Dann gibt es die „Simulanten-Schwimmer“. Diese erkennt man meistens schon, wenn sie die ersten zwei Bahnen geschwommen sind. Spätestens dann wird sich hingestellt und unterhalten. Zwischendurch wird dann noch die eine oder andere Runde „gegangen“, nach spätestens 15-20 Minuten ist dann Schluss, dann gehts wieder raus. 

Dann gibt es oft noch die Lautschwimmer. Die unterhalten sich dann zwischendurch mit ihrem Partner so laut, dass man selbst unter Wasser immer noch die Hälfte versteht. Sie fallen meist auch nach kurzer Zeit auf, wenn sie versuchen im Wasser zu kraulen, was sie aber nicht wirklich können und mit den Füßen planschen, wie ein alter Kutter.

Während des Urlaubs haben die Meisten immer ihre Schwimmzeit. Man kann sich täglich auf sie verlassen. So hatten wir im letzten Urlaub auch die junge, rothaarige Frau, die immer genau ihre Bahn hatte, als wir kamen. Als sie dann plötzlich weg war, viel es sofort auf. 

Auffällig ist es, dass eine Situation mich immer an eine Fahrstuhlfahrt erinnert.
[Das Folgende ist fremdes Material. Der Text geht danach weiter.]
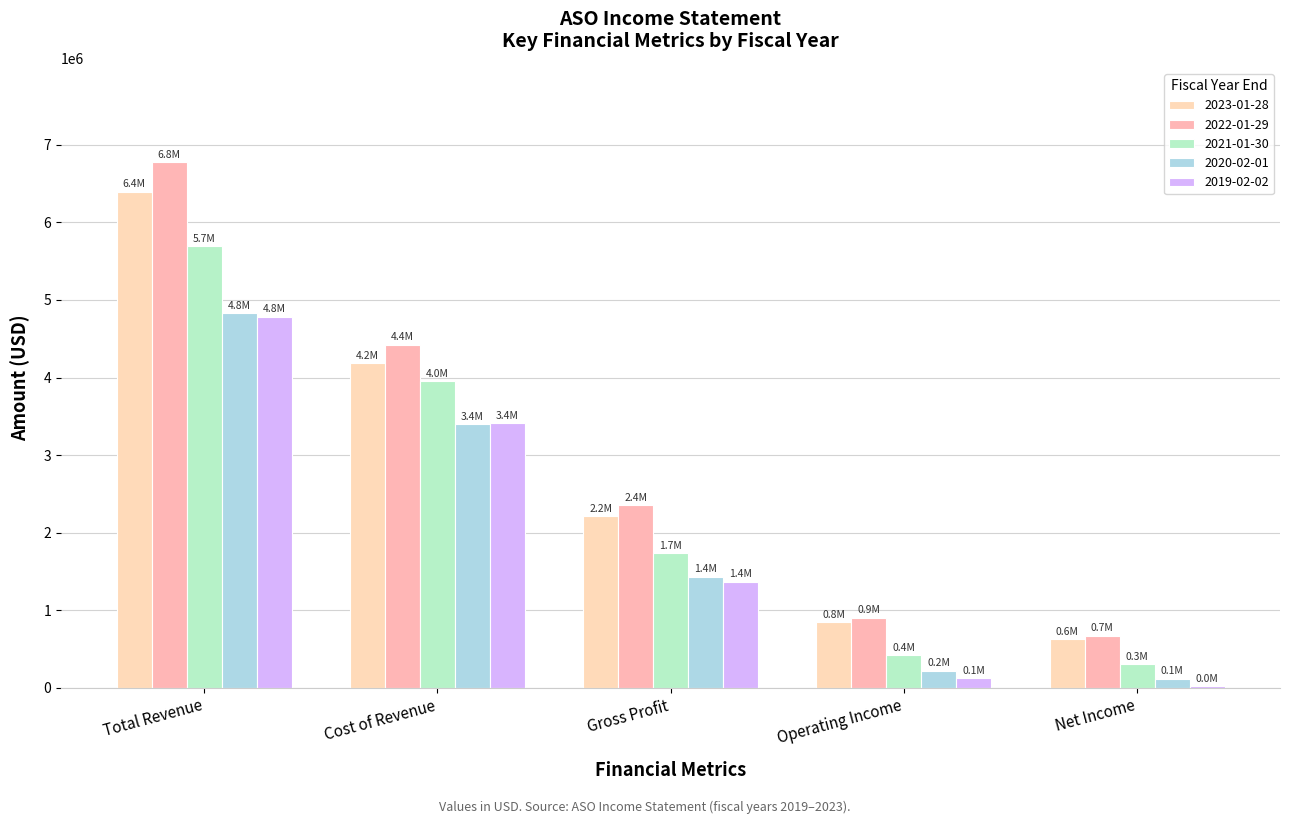

At which label does 2023-01-28 first exceed 2212500?

Total Revenue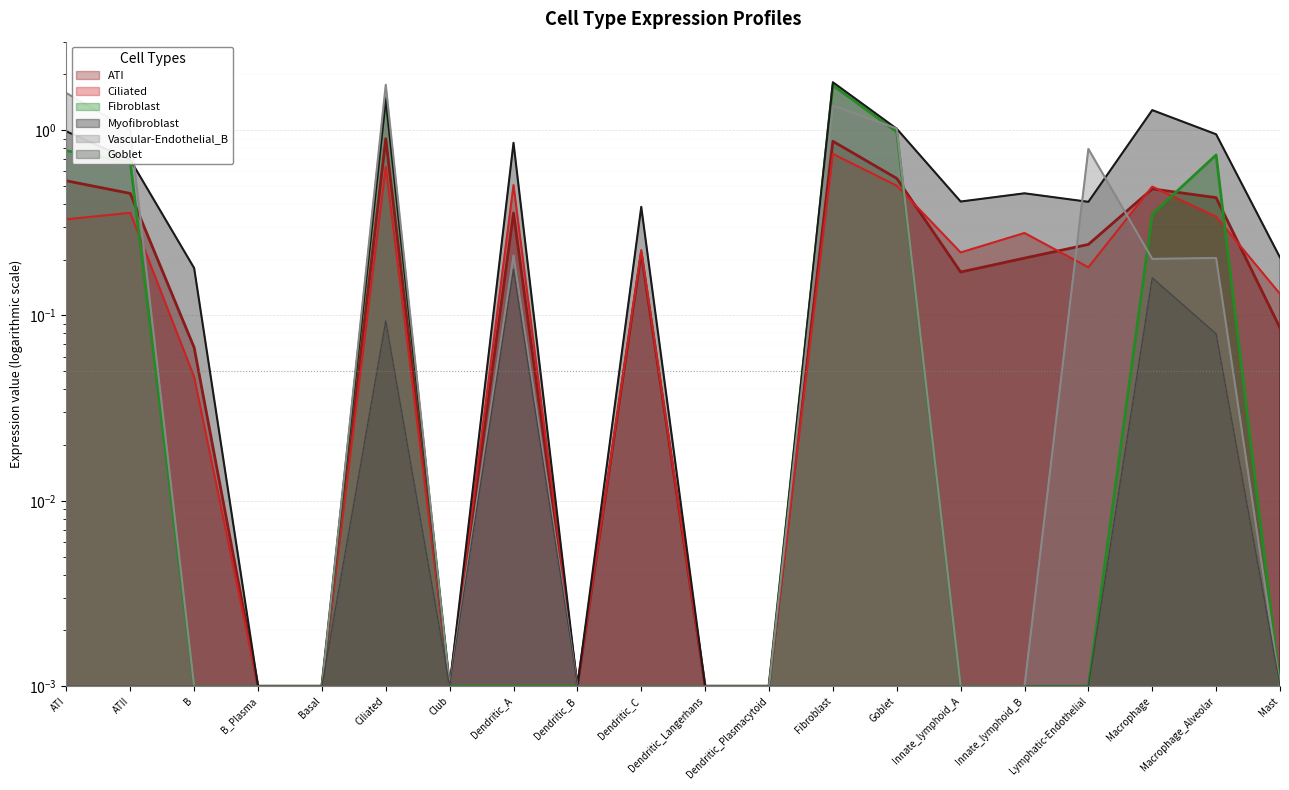

Reading left to right, what are all the values shown in this chart?

ATI: ATI=0.5	ATII=0.5	B=0.1	B_Plasma=0.0	Basal=0.0	Ciliated=0.9	Club=0.0	Dendritic_A=0.4	Dendritic_B=0.0	Dendritic_C=0.2	Dendritic_Langerhans=0.0	Dendritic_Plasmacytoid=0.0	Fibroblast=0.9	Goblet=0.5	Innate_lymphoid_A=0.2	Innate_lymphoid_B=0.2	Lymphatic-Endothelial=0.2	Macrophage=0.5	Macrophage_Alveolar=0.4	Mast=0.1
Ciliated: ATI=0.3	ATII=0.4	B=0.0	B_Plasma=0.0	Basal=0.0	Ciliated=0.6	Club=0.0	Dendritic_A=0.5	Dendritic_B=0.0	Dendritic_C=0.2	Dendritic_Langerhans=0.0	Dendritic_Plasmacytoid=0.0	Fibroblast=0.7	Goblet=0.5	Innate_lymphoid_A=0.2	Innate_lymphoid_B=0.3	Lymphatic-Endothelial=0.2	Macrophage=0.5	Macrophage_Alveolar=0.3	Mast=0.1
Fibroblast: ATI=0.8	ATII=0.7	B=0.0	B_Plasma=0.0	Basal=0.0	Ciliated=1.5	Club=0.0	Dendritic_A=0.0	Dendritic_B=0.0	Dendritic_C=0.0	Dendritic_Langerhans=0.0	Dendritic_Plasmacytoid=0.0	Fibroblast=1.7	Goblet=1.0	Innate_lymphoid_A=0.0	Innate_lymphoid_B=0.0	Lymphatic-Endothelial=0.0	Macrophage=0.4	Macrophage_Alveolar=0.7	Mast=0.0
Myofibroblast: ATI=1.0	ATII=0.7	B=0.2	B_Plasma=0.0	Basal=0.0	Ciliated=1.5	Club=0.0	Dendritic_A=0.9	Dendritic_B=0.0	Dendritic_C=0.4	Dendritic_Langerhans=0.0	Dendritic_Plasmacytoid=0.0	Fibroblast=1.8	Goblet=1.0	Innate_lymphoid_A=0.4	Innate_lymphoid_B=0.5	Lymphatic-Endothelial=0.4	Macrophage=1.3	Macrophage_Alveolar=0.9	Mast=0.2
Vascular-Endothelial_B: ATI=1.6	ATII=1.0	B=0.0	B_Plasma=0.0	Basal=0.0	Ciliated=1.8	Club=0.0	Dendritic_A=0.2	Dendritic_B=0.0	Dendritic_C=0.0	Dendritic_Langerhans=0.0	Dendritic_Plasmacytoid=0.0	Fibroblast=1.4	Goblet=1.0	Innate_lymphoid_A=0.0	Innate_lymphoid_B=0.0	Lymphatic-Endothelial=0.8	Macrophage=0.2	Macrophage_Alveolar=0.2	Mast=0.0
Goblet: ATI=0.0	ATII=0.0	B=0.0	B_Plasma=0.0	Basal=0.0	Ciliated=0.1	Club=0.0	Dendritic_A=0.2	Dendritic_B=0.0	Dendritic_C=0.0	Dendritic_Langerhans=0.0	Dendritic_Plasmacytoid=0.0	Fibroblast=0.0	Goblet=0.0	Innate_lymphoid_A=0.0	Innate_lymphoid_B=0.0	Lymphatic-Endothelial=0.0	Macrophage=0.2	Macrophage_Alveolar=0.1	Mast=0.0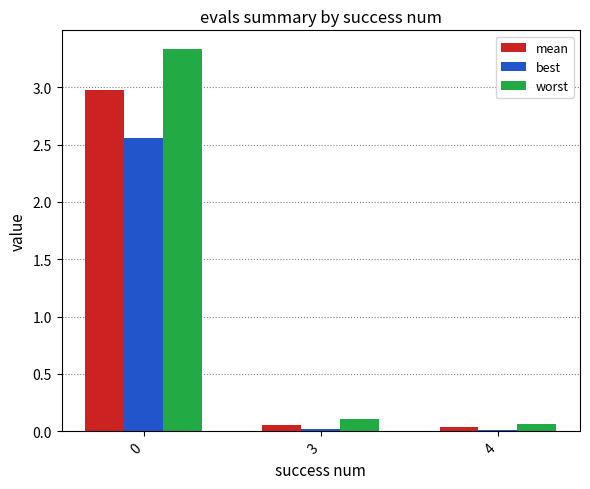

What is the difference between the best values at 0 and 4?

2.5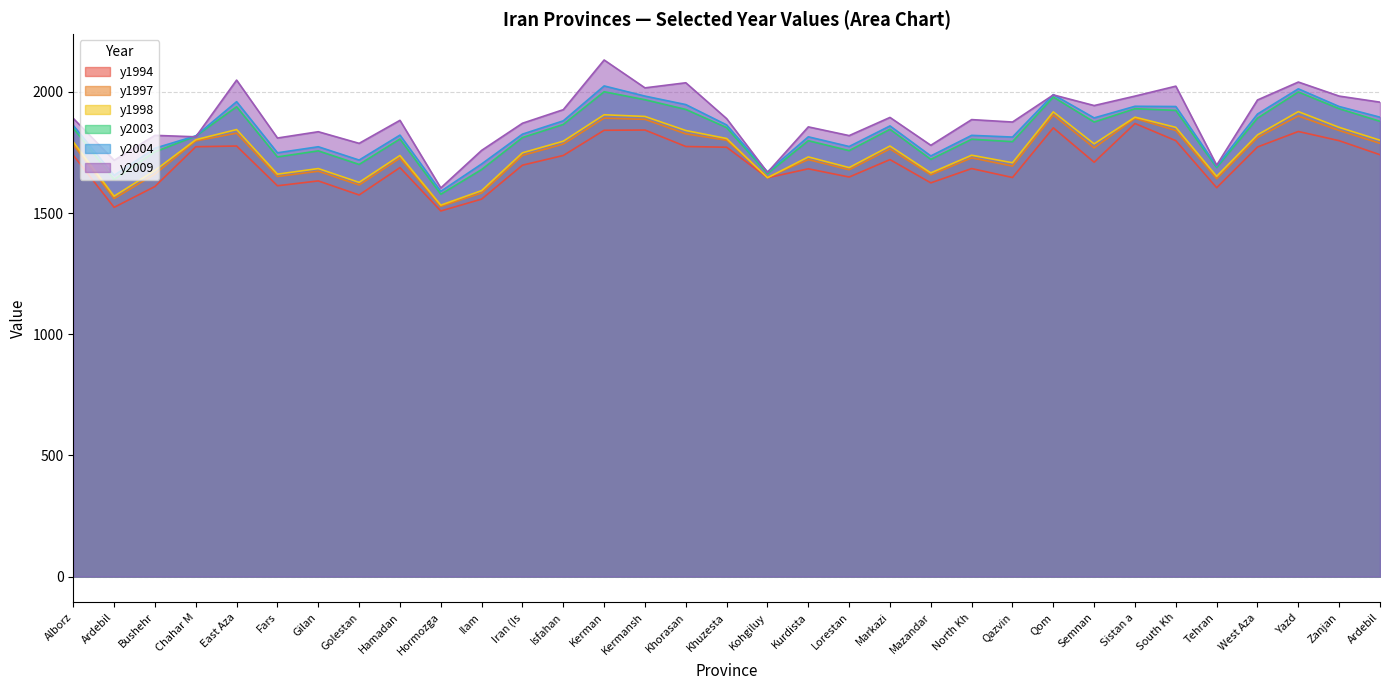

At Ardebil, list the series in order from smallest to largest.

y1994, y1997, y1998, y2003, y2004, y2009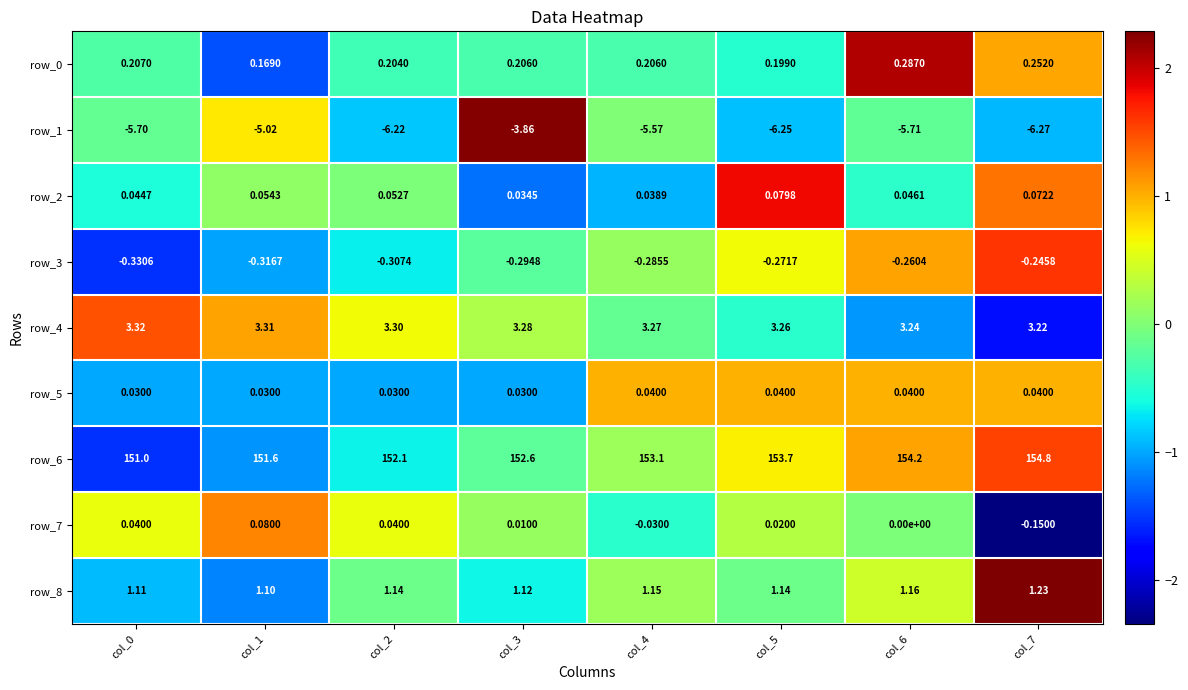

Count the number of categories in the chart.

8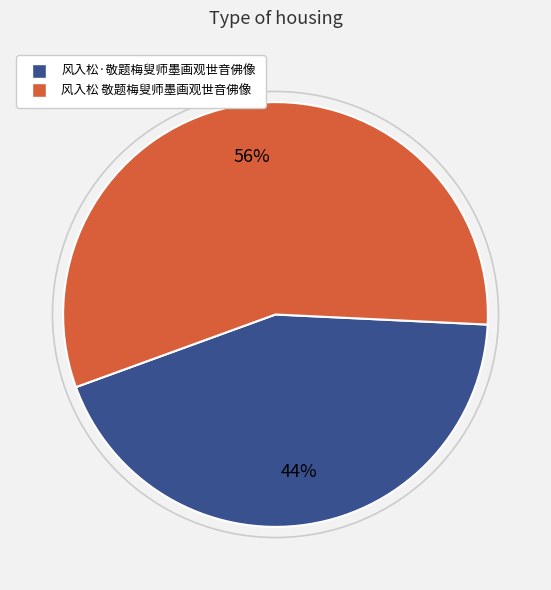

To the nearest percent, what portion does 风入松·敬题梅叟师墨画观世音佛像 represent?

44%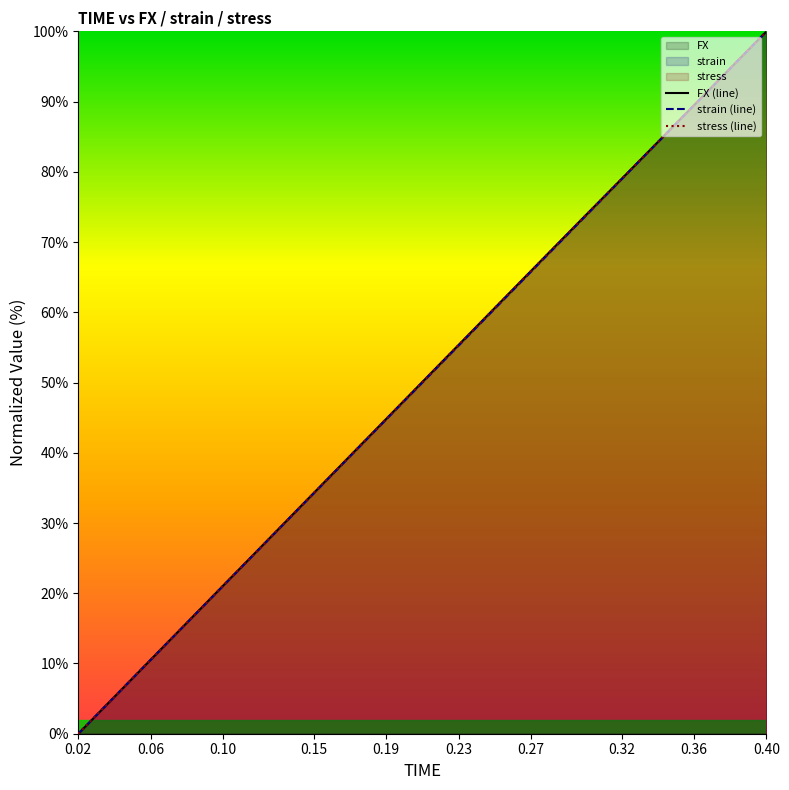

True or false: FX (line) and strain (line) cross at least once.

False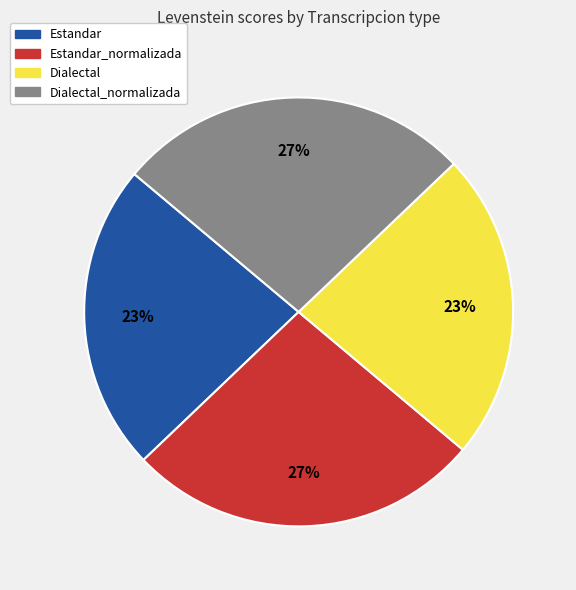

Does any single category account for the majority?

No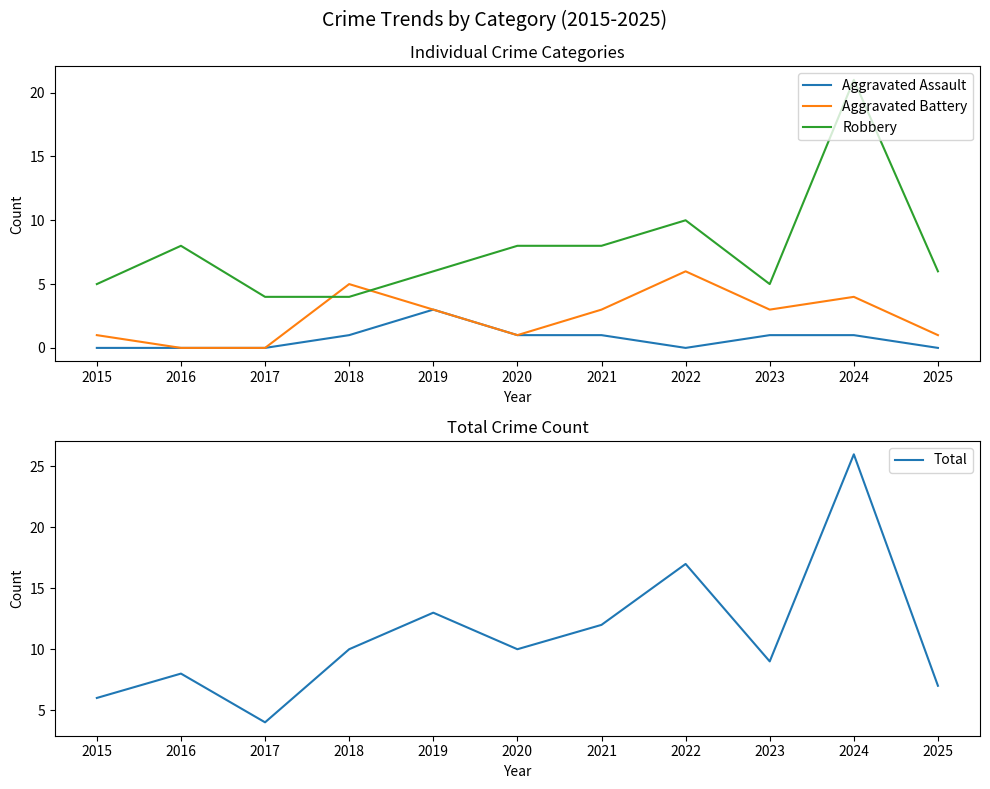

Which label corresponds to the largest value in the chart?

2024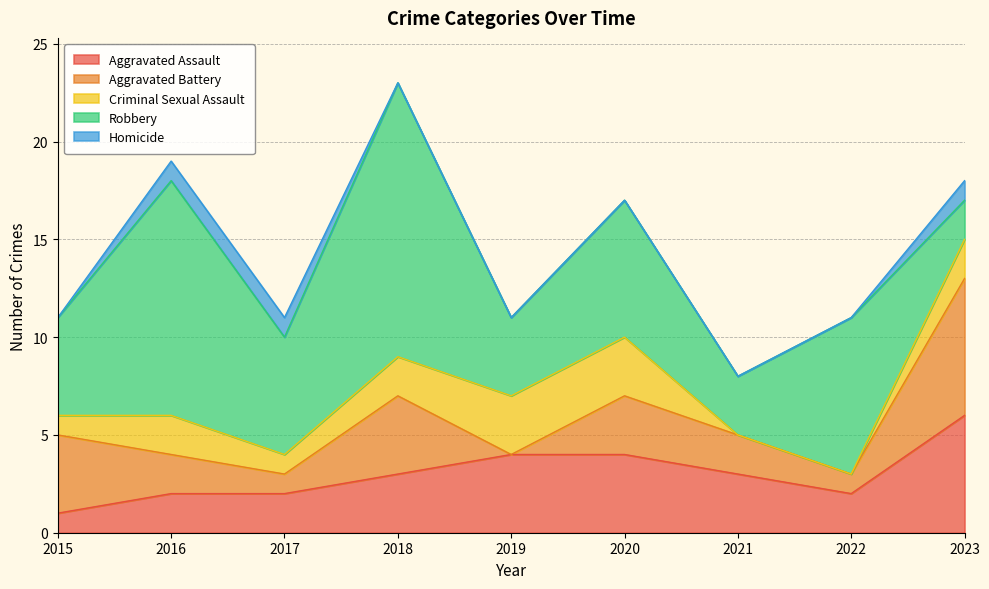

How many times do Aggravated Battery and Aggravated Assault cross each other?

3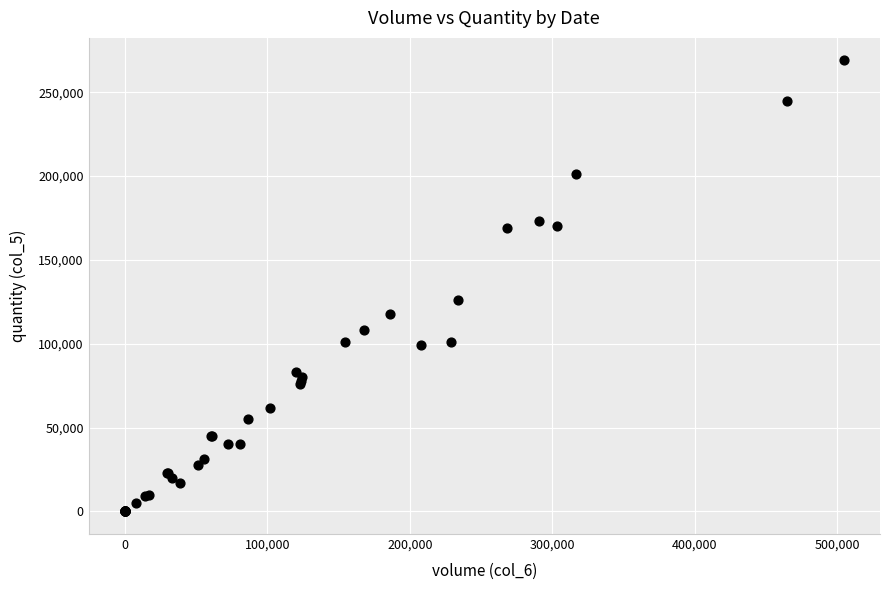

What Y value in the scatter plot is closest to 134500?

126000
Sobald man aneinander vorbeischwimmt, schaut man woanders hin, nur nicht der Person in die Augen schauen. Wie im Fahrstuhl, wo alle meistens auf den Boden schauen. Ich schaue gerne, treffe aber fast nie ein paar andere Augen. 

Im Harz konnte ich dann noch einen ganz neuen „Schwimm-Charakter“ kennenlernen. Sie kam auch nur einmal. Am Schwimmbecken vorbei, auf den Boden schauend, an Ihrem Badeanzug zupfend. Dann verdeckte sie ihre langen, blonden Haare unter einer Badekappe und kam ins Wasser. Sie erinnerte mich optisch an Paige Vanzant, als sie in ihrem Alter gewesen sein muss. Alle nicht Kampfsport begeisterte müssen den Namen sicherlich erst einmal googeln. Ihre Unsicherheit war ihr deutlich anzumerken, was mir richtig leid tat. Äußerlich gab es dafür gar keinen Grund, aber natürlich kann man in keinen Menschen hineinschauen. Sie schwamm dann da, wo gerade Platz war und wollte niemanden in die Quere kommen. Beim Vorbeischwimmen war sie aber diejenige, die mir, wenn auch sehr schüchtern, in die Augen schaute und ein wenig lächelte.  

Um das Ganze nun auf den Alltag umzusetzen, ergibt sich daraus folgende Erkenntnis für mich. Es gibt Menschen mit sehr starkem Selbstbewusstsein, sehr schüchterne Menschen, Menschen, die sehr viel, oftmals zu viel, Rücksicht auf die Umwelt nehmen und sich über alles viel zu früh einen Kopf machen. Menschen, die nicht immer alles so ernst nehmen, Hauptsache dabei. Sehr disziplinierte Menschen, die ihren Plan durchziehen und schüchterne Menschen, die es vielleicht dadurch etwas schwerer im Alltag haben. 

Schade, dass wir es oft verlernt haben, andere Menschen anzusehen, ihnen in die Augen zu schauen, Ihnen vielleicht sogar ein Lächeln zu schenken, auch wenn wir sie gar nicht kennen. Dass wir verlernt haben, mehr Rücksicht aufeinander zu nehmen, aber auch manchmal mehr an sich selber zu denken. 

Mit der gesunden Mischung wären wir alle richtig davor.